-------- Data extract --------

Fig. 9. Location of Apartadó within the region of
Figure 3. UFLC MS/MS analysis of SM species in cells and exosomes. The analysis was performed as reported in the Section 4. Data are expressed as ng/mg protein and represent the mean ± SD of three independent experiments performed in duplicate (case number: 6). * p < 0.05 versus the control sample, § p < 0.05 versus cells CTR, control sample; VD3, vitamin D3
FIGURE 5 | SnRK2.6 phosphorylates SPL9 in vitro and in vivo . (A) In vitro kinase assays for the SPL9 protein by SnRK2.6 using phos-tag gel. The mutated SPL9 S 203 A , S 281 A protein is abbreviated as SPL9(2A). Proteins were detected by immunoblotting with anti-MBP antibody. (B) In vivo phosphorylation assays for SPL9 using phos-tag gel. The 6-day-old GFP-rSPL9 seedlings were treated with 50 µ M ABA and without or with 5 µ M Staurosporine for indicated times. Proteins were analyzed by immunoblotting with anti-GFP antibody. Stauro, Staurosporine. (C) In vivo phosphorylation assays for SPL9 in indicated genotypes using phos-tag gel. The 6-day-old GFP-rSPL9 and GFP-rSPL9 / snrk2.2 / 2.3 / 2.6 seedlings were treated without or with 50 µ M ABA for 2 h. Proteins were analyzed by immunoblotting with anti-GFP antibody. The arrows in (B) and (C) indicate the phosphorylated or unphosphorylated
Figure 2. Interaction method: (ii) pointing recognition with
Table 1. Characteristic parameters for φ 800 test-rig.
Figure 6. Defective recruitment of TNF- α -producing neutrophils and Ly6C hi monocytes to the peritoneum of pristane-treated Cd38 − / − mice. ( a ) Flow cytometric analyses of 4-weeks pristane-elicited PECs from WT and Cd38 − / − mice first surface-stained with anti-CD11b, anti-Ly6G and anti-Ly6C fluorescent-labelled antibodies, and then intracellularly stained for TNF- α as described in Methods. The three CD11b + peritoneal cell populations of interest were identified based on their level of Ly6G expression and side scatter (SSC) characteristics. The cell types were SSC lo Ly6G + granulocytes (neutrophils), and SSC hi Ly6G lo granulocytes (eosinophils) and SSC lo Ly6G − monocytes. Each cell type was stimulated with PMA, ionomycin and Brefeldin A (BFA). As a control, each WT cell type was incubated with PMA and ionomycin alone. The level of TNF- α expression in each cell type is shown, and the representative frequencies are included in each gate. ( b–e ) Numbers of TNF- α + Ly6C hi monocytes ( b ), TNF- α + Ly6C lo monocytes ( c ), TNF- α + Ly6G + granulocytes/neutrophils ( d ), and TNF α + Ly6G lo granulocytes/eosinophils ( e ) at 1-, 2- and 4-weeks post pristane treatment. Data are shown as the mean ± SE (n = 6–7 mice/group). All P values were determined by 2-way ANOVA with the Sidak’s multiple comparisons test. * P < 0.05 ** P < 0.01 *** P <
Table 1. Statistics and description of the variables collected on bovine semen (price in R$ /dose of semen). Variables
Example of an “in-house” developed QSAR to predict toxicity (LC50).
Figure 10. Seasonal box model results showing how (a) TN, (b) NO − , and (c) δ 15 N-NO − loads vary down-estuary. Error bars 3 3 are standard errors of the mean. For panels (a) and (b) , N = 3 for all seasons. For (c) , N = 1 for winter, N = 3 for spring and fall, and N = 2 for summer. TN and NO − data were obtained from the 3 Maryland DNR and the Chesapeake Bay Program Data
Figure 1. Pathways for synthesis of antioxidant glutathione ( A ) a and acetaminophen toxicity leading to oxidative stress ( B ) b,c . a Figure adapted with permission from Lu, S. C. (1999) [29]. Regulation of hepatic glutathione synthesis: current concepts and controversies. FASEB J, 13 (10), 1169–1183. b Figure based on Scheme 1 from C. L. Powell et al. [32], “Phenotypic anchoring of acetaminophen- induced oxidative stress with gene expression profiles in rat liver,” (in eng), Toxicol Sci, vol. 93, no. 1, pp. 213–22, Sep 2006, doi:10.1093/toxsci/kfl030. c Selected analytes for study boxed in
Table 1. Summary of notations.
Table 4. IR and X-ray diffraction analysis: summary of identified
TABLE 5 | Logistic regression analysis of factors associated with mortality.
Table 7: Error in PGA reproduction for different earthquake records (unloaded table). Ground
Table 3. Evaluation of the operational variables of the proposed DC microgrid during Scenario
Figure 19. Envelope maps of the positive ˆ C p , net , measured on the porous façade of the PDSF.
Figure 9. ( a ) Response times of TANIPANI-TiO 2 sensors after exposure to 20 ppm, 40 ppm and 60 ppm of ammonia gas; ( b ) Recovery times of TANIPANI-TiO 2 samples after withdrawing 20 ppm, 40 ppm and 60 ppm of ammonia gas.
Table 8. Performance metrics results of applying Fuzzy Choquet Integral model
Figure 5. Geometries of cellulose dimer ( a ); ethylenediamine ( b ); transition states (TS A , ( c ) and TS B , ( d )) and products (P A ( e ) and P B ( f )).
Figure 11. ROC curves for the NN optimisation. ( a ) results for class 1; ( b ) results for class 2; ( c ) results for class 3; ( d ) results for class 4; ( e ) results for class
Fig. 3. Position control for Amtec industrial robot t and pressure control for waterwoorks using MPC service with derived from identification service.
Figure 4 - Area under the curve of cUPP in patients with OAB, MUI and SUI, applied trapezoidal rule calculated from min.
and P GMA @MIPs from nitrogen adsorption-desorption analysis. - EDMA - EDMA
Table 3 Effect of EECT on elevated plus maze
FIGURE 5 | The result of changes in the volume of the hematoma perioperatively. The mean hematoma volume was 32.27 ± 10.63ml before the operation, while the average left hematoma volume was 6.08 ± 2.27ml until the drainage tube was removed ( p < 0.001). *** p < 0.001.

--------

Figure out how many lines of the listing above include "results"; the answer is that number alone.

Response: 3